[Text segment]

Honda, Toyota recall 6M vehicles

DETROIT (AP) — Two different air bag glitches have forced Toyota and Honda to recall over 6 million vehicles worldwide, and both problems present different dangers to motorists.

The Toyota recall affects about 3.4 million vehicles globally and is being done because the air bags may not inflate in a crash. The cars have air bag control computers made by ZF-TRW that are vulnerable to electrical interference and may not signal the bags to inflate.

The problem could affect as many as 12.3 million vehicles in the U.S. made by six companies. It’s possible that as many as eight people were killed when air bags didn’t inflate. U.S. safety regulators are investigating.

Honda’s recall covers about 2.7 million vehicles in the U.S. and Canada with Takata air bag inflators. But they’re a different version than the ones blamed for 25 deaths worldwide. Still, it’s possible the air bags could blow apart a metal canister and hurl shrapnel at drivers and passengers.

Both recalls were announced Tuesday.

N.J. law requires severance pay

TRENTON, N.J. (AP) — New Jersey has become the first state to guarantee severance pay for mass layoffs, according to the bill’s sponsors and the governor’s office.

Gov. Phil Murphy, a Democrat, signed legislation Tuesday that requires companies with 100 or more full-time employees to pay them a week’s pay for each year of service during a mass layoff, plant closing or transfer resulting in 50 or more workers losing their jobs. The law also increases the minimum number of days notice from 60 to 90 for such events.

[Tasks to carry out]
1. Name every company mentioned by name in the news briefs.
2. According to the news briefs, how many full-time employees must a company have to fall under New Jersey's severance pay law?
3. Write the next part of the news briefs, picking up right after their last sentence.
The records aren't needed for any of this.

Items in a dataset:

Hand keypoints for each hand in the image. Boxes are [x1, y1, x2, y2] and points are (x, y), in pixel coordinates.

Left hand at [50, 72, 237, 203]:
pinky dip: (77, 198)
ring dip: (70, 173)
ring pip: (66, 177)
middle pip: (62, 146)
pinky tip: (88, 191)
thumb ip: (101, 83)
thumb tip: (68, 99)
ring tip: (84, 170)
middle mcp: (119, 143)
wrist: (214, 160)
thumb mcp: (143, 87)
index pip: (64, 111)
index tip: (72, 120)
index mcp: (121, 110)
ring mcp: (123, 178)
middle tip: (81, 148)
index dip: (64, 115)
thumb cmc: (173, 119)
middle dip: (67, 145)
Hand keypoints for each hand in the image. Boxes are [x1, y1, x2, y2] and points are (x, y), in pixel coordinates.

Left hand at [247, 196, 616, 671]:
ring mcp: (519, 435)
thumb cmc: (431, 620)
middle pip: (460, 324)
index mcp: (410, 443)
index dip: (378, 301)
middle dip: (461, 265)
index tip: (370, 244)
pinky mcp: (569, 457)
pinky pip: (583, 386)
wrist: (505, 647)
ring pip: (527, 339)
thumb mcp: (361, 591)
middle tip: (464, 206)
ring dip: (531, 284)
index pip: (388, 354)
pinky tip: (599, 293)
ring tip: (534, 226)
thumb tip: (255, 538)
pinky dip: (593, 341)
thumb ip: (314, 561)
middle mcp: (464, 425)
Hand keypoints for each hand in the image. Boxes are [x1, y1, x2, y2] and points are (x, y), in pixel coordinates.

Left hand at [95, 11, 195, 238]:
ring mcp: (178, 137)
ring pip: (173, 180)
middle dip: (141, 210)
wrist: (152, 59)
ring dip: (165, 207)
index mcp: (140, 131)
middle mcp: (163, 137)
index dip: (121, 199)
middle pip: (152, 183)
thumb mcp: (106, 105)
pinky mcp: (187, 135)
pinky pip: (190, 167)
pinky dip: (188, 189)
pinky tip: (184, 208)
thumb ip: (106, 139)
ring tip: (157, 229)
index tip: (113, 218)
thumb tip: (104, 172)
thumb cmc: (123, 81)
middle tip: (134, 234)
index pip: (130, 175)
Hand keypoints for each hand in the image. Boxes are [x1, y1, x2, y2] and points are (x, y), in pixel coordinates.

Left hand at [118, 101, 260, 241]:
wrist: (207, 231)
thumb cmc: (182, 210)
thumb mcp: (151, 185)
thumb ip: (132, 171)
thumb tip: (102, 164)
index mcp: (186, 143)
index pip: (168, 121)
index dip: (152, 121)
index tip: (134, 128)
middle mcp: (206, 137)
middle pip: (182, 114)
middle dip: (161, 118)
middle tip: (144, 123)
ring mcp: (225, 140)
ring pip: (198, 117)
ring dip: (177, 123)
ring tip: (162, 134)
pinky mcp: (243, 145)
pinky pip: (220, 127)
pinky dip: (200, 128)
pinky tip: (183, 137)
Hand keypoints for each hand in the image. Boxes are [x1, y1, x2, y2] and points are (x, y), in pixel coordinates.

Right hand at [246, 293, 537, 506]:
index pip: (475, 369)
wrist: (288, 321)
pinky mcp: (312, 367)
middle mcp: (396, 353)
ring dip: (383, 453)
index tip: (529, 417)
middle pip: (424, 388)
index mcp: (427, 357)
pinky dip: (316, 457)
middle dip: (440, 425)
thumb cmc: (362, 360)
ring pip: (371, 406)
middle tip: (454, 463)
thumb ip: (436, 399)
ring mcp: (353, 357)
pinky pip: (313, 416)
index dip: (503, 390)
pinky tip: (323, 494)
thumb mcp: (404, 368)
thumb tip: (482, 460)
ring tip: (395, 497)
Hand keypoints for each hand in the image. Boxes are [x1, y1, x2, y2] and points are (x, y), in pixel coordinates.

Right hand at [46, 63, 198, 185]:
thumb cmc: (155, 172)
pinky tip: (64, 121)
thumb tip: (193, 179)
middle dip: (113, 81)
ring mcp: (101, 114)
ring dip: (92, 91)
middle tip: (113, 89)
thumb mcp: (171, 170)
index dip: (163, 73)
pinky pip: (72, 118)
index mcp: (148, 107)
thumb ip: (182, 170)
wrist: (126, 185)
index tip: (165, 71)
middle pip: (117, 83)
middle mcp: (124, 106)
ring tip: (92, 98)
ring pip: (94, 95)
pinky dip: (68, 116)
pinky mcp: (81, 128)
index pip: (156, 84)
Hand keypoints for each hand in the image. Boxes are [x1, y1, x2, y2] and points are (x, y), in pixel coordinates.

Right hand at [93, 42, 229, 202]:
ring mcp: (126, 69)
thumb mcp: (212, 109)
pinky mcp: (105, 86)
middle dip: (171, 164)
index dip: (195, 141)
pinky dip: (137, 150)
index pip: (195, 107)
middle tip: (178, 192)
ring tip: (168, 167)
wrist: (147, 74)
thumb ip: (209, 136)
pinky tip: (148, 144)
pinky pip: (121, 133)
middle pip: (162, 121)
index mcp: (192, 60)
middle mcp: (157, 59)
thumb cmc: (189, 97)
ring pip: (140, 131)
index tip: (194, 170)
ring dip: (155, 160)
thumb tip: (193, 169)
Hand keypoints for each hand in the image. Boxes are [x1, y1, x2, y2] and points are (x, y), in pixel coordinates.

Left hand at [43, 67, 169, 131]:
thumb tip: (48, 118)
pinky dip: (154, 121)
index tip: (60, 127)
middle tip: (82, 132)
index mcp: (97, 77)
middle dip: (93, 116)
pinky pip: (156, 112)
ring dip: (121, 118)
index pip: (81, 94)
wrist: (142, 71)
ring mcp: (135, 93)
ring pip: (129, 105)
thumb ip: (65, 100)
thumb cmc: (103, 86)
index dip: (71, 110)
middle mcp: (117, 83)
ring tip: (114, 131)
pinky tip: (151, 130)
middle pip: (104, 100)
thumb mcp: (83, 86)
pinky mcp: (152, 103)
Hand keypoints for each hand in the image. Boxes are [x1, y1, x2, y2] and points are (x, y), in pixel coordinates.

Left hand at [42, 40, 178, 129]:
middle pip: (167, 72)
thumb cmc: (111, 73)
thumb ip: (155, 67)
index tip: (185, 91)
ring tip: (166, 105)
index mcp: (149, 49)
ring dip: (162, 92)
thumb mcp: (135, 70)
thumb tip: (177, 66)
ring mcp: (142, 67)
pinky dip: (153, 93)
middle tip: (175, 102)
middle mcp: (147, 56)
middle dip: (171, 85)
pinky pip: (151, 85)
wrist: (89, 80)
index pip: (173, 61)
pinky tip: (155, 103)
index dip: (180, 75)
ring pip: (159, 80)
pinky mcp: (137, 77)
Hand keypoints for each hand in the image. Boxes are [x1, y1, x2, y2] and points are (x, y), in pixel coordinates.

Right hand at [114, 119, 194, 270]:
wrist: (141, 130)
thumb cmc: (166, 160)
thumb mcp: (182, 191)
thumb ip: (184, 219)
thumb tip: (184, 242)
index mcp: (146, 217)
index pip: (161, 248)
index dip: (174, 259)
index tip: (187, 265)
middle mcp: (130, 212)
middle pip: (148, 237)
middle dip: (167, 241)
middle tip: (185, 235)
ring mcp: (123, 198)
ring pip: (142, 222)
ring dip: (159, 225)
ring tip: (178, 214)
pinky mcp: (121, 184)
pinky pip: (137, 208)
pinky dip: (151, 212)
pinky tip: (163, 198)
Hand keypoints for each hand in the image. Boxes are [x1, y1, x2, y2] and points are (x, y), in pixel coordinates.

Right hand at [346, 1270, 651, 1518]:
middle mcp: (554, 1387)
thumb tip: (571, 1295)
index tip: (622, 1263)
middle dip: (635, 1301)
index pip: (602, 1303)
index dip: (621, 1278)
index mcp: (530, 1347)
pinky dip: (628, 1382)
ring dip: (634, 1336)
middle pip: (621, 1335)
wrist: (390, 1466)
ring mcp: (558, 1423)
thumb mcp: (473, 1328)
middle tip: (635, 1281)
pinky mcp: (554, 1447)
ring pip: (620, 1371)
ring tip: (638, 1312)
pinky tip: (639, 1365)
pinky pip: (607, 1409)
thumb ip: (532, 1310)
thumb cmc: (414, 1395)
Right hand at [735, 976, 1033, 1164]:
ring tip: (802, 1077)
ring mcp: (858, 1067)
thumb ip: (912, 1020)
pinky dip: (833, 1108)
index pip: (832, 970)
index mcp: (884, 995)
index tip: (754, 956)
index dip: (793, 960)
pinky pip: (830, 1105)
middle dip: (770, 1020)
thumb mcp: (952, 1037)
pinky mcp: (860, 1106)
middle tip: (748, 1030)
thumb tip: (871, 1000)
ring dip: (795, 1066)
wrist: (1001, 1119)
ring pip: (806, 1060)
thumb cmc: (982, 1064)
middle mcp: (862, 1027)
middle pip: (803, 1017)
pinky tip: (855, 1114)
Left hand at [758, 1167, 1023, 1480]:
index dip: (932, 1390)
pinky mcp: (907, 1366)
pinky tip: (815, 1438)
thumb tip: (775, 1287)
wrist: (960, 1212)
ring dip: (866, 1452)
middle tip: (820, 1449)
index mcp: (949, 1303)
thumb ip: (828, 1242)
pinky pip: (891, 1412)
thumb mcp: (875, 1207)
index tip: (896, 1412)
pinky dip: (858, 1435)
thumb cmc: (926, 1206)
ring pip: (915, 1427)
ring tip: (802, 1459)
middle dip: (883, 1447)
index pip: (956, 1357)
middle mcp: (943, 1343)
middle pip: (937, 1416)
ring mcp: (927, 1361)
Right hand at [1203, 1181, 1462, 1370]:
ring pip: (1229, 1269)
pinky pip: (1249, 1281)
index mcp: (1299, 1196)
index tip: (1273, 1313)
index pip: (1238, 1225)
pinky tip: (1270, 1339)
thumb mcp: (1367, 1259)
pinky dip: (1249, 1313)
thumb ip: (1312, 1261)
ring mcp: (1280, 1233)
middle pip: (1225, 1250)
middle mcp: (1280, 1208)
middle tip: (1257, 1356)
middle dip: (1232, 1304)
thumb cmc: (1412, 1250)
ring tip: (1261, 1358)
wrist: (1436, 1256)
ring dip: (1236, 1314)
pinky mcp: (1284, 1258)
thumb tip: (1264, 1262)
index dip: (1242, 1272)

[Exercise results]
1. Toyota, Honda, ZF-TRW, Takata

2. 100 or more full-time employees.

3.
The legislation was motivated by last year’s closing of Toys R Us, which cost 2,000 employees their jobs in New Jersey. Two of the private equity firms that owned the retail giant eventually established a severance fund.

“When these corporate takeover artists plunge the companies into bankruptcy, they walk away with windfall profits and pay top executives huge bonuses, but the little guys get screwed,” said state Sen. Joe Cryan, a Democrat who was a co-sponsor.

Cryan said he hopes companies will think twice about whether layoffs should be “their go-to solution for every problem.”

The new law has its critics. The New Jersey Business and Industry Association, which lobbies state government on behalf of businesses, said the law will take effect just as other requirements like a higher minimum wage and increased taxes are hitting.